The school could afford to purchase outright its computers if necessary. But computer leases generally include insurance, warranties, service, support and maintenance costs. This means, if something goes wrong, the teachers don’t have to become computer technicians. It also means they don’t have to actively manage the continual purchasing of bits of equipment. It’s replaced on a regular schedule.

“Once the equipment comes in and we’ve configured it, it’s really quite hands-off,” he said. “For us, three years is a good schedule in terms of the refresh of the technology for the applications we’re using.”

But isn’t leasing more expensive?

Yes … and no. Since all leases involve some finance charges, they are generally a little bit more expensive than an outright purchase. The average purchase price for a desktop today is in the $900 to $1,300 range; leasing costs $35 to $40 per month. But leasing might end up cheaper in the long run.

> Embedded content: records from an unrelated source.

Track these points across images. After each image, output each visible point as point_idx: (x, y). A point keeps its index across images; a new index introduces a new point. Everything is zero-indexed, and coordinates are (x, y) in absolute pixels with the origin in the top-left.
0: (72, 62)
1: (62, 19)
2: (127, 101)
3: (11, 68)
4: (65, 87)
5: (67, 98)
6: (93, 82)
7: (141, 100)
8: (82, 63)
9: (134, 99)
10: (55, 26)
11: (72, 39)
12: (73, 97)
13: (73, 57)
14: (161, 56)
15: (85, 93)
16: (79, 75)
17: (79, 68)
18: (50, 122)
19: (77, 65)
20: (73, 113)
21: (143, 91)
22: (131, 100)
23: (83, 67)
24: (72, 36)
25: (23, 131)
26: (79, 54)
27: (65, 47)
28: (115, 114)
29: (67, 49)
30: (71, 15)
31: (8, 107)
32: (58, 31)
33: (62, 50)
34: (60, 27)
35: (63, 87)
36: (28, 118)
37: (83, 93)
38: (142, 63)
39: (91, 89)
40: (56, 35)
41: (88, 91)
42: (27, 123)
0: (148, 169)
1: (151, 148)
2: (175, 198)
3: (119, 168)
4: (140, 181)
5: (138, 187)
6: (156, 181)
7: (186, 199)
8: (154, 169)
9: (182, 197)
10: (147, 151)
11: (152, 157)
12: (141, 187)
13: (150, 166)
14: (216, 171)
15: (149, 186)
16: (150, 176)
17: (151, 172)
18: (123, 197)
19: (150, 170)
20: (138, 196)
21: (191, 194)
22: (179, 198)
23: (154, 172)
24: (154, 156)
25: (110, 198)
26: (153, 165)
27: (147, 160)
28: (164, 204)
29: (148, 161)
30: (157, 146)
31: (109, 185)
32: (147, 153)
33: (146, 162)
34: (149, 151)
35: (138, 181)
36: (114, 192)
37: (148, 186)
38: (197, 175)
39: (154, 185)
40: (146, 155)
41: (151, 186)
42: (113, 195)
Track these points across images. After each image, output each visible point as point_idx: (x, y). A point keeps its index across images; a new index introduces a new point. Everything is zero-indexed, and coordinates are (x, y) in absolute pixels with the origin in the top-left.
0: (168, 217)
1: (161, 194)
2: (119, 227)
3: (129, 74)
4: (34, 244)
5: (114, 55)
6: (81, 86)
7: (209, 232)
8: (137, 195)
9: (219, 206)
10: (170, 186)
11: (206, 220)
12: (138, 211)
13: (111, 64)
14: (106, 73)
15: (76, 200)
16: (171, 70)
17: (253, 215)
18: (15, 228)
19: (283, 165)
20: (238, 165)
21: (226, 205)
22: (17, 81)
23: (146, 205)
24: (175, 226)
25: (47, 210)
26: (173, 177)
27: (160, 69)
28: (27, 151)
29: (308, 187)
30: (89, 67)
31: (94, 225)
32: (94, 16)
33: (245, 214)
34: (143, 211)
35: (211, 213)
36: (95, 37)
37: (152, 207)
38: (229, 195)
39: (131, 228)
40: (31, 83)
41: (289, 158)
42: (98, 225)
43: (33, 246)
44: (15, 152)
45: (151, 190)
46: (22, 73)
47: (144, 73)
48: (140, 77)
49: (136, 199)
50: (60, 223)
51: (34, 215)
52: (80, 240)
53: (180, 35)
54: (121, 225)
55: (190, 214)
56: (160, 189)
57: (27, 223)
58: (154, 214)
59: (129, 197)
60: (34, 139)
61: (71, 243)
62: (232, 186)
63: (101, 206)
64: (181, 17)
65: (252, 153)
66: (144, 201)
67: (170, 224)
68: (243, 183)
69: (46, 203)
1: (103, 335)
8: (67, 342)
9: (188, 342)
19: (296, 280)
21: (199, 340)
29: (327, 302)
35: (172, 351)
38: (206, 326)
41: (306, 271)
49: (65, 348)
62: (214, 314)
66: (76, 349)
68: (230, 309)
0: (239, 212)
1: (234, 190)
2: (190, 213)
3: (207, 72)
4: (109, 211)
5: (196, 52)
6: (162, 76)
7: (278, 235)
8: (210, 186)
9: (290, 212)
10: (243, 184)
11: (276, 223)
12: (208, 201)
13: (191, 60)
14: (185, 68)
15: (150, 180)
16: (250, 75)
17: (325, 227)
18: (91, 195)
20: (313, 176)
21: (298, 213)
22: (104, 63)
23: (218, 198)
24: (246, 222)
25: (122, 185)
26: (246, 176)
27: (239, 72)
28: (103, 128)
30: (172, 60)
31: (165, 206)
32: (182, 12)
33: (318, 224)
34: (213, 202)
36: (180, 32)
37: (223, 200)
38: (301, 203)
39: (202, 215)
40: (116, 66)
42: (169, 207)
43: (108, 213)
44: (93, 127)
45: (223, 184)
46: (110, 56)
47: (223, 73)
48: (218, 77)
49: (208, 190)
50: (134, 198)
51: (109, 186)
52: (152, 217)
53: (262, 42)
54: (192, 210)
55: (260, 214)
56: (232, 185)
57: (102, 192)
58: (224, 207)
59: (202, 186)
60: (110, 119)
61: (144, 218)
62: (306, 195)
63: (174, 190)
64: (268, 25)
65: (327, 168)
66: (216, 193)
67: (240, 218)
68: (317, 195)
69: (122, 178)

For a start, around 60 per cent of the money schools spend on ICT is spent on making older machines last longer.

“The cost savings from turning over machinery every three years come from the lack of technical support costs,” explained Beveridge.

Then there are savings in teacher downtime and disposal costs, which also make up for it. However, Macdonald adds that you need to have a good relationship with your finance company.

“The key is that you choose your financers well and you look at options in the finance market to make sure that you’re choosing a good partner.”

Techniques and schedules

The service and support on leased machines remains a critical factor. About the only time Macdonald purchases a computer is when it is a one-off item which does not fit into the existing lease structure when all of the other computers are being refreshed.

To minimise service callouts and downtime, he uses a ‘hot-swap’ technique which allows for a spare computer to simply replace a PC which has gone down.

“To try to have a four-hour response time on service and support might be much more expensive than having a next-day business response.”

So, do you buy or lease? Ultimately, it depends on what you’re buying, how much you have to spend, and the deal you can strike with your vendor. For big ticket items like whiteboards or the small stuff like webcams, buying may be the way to go. But when it comes to the number one ICT cost, computers, a lease is often hard to beat.